Di sinilah kita diingatkan kembali pada prinsip dasar keadilan dalam Islam. Bahwa keadilan adalah amanah besar yang harus ditegakkan, tidak boleh berpihak, dan tidak boleh menunggu sorotan publik. Firman Allah dalam Surah An-Nisa ayat 135 menyatakan:
“Wahai orang-orang yang beriman! Jadilah kalian penegak keadilan, menjadi saksi karena Allah, sekalipun terhadap dirimu sendiri, ibu bapak dan kaum kerabatmu. Jika dia kaya ataupun miskin, maka Allah lebih tahu kemaslahatannya. “Maka janganlah kamu mengikuti hawa nafsu karena ingin menyimpang dari kebenaran (QS. An-Nisa: 135)
Ayat ini menegaskan bahwa keadilan tidak boleh tunduk pada tekanan, kepentingan, atau viralitas. Keadilan harus tegak, meskipun tanpa kamera, meskipun tanpa trending, dan meskipun pelapornya rakyat biasa.
HUT Bhayangkara ke-79 yang mengusung tema “Polri untuk Masyarakat” seharusnya tidak hanya menjadi panggung selebrasi. Ia adalah momen pertaruhan: apakah Polri benar-benar berpihak pada rakyat, atau sekadar tampil baik di depan rakyat.

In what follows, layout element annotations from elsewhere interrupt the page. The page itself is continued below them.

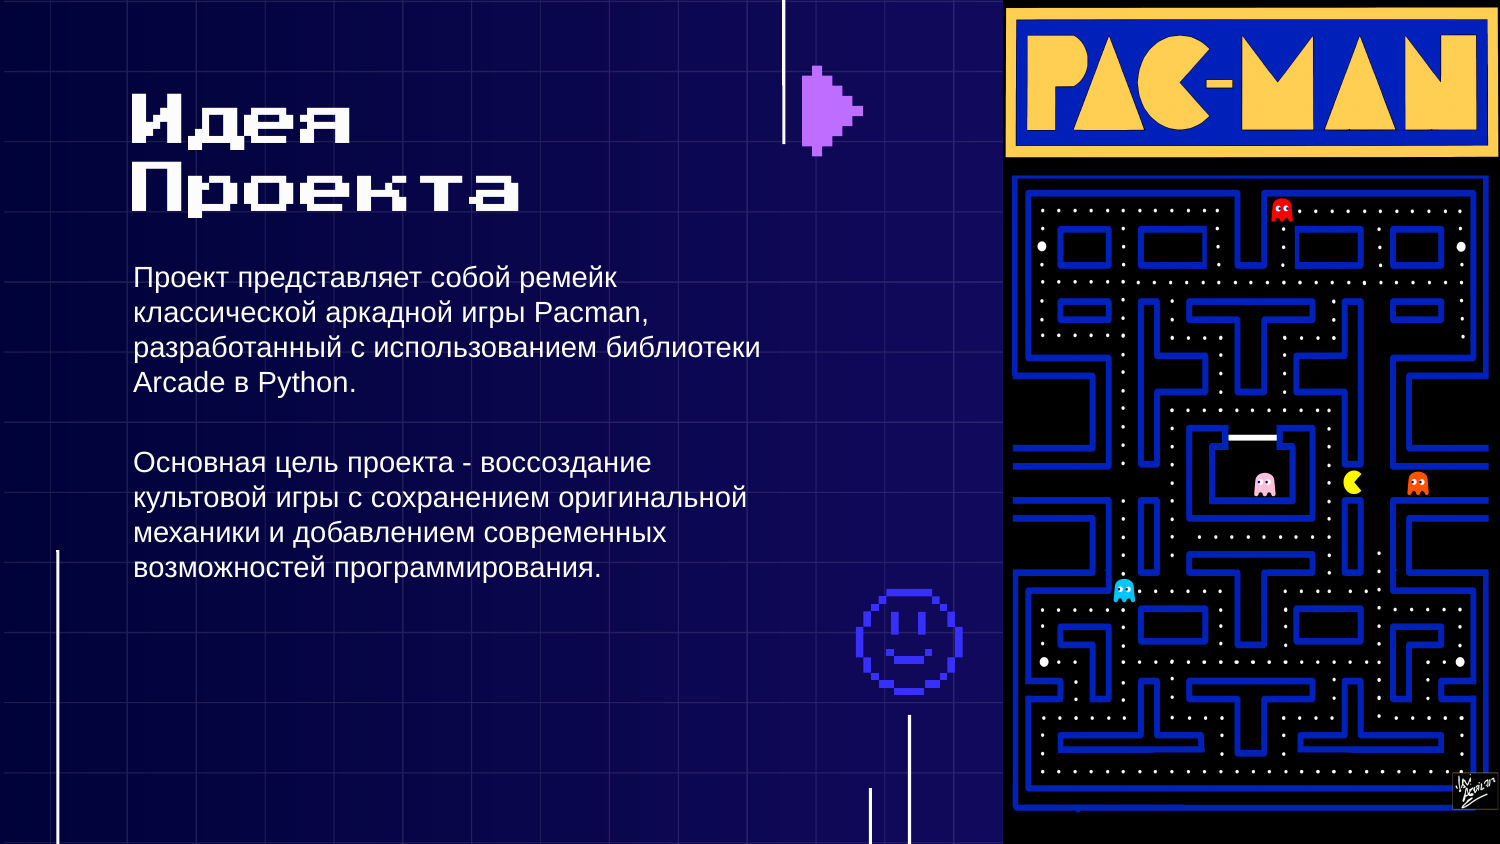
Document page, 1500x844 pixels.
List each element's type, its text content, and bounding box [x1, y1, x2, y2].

text_box [886, 649, 924, 664]
text_box [925, 649, 932, 656]
text_box [891, 611, 899, 635]
title Идея Проекта [116, 79, 701, 244]
text_box [802, 65, 863, 157]
list Проект представляет собой ремейк классической аркадной игры Pacman, разработанный с использованием библиотеки Arcade в Python. Основная цель проекта - воссоздание культовой игры с сохранением оригинальной механики и добавлением современных возможностей программирования. [118, 243, 811, 532]
text_box [918, 611, 926, 635]
text_box [855, 588, 963, 695]
picture [0, 0, 1500, 844]
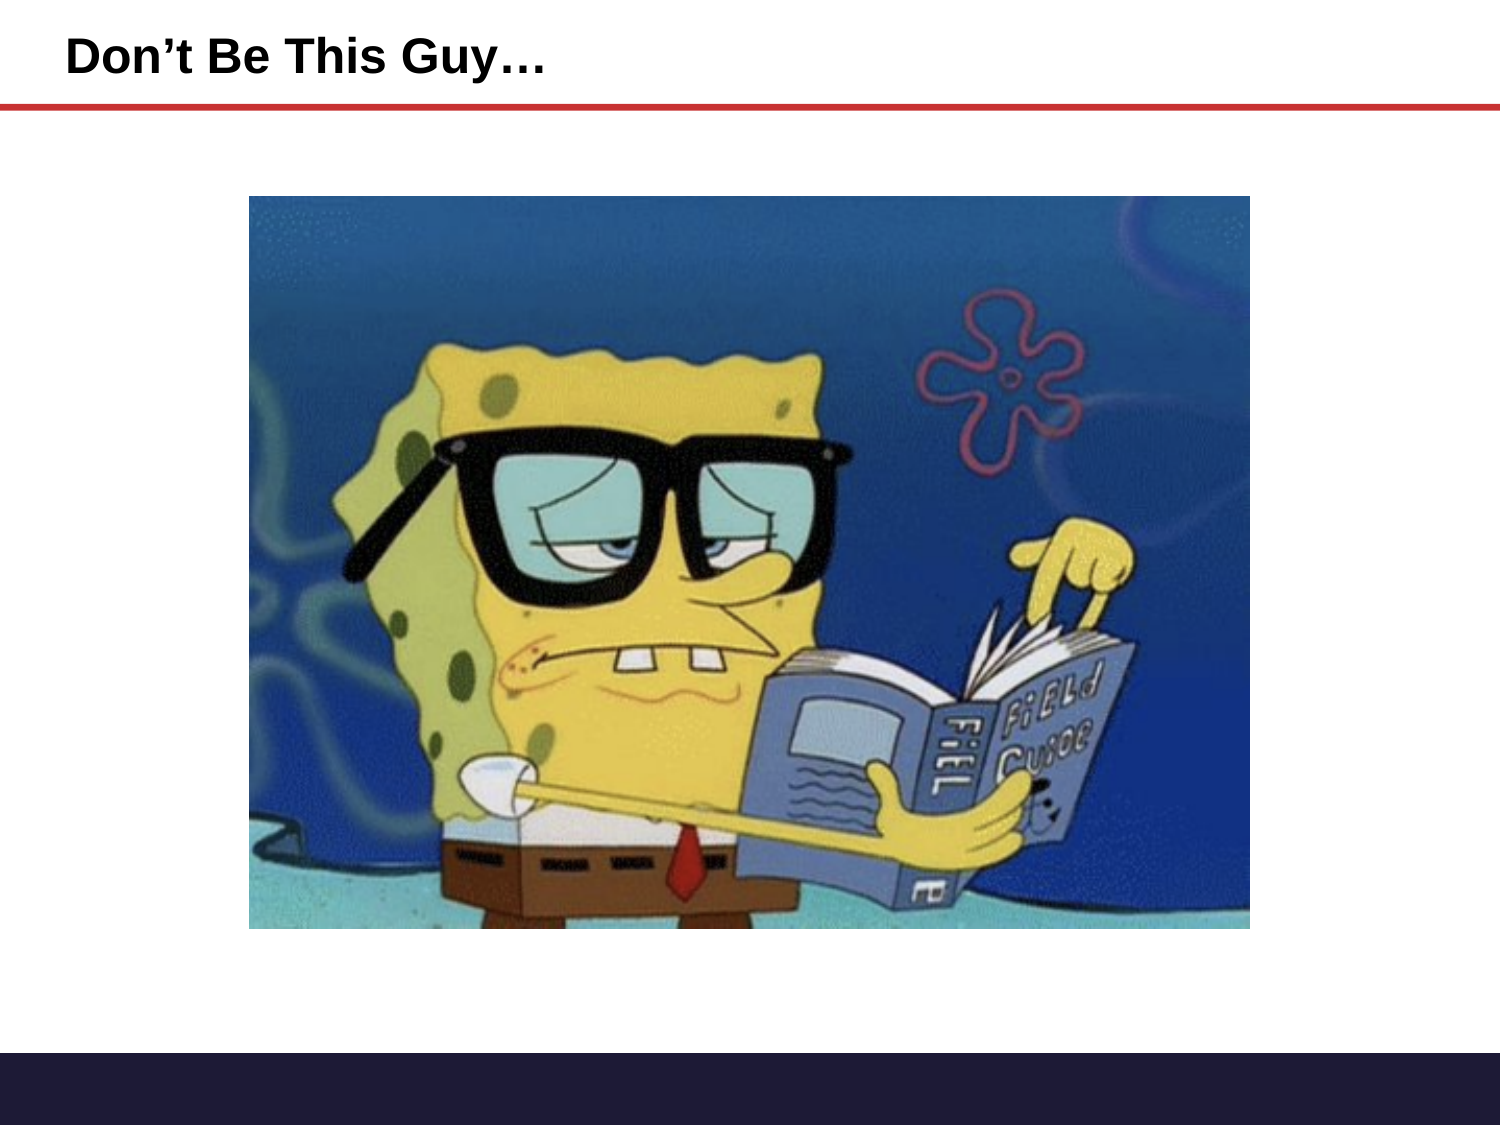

Jika ingin menjadi milik masyarakat, Polri tak bisa lagi sekadar ramah di layar. Mereka harus menjadi penegak keadilan yang tidak memandang siapa yang datang, apa yang dibawa, atau siapa yang dilaporkan.
Selamat Hari Bhayangkara ke-79. Kami tidak menuntut polisi yang sempurna. Kami hanya ingin polisi yang bisa dipercaya, bahkan ketika kamera dimatikan. Jika Polri ingin lulus dalam ujian kepercayaan ini, jawabannya bukan lagi pencitraan, melainkan keadilan.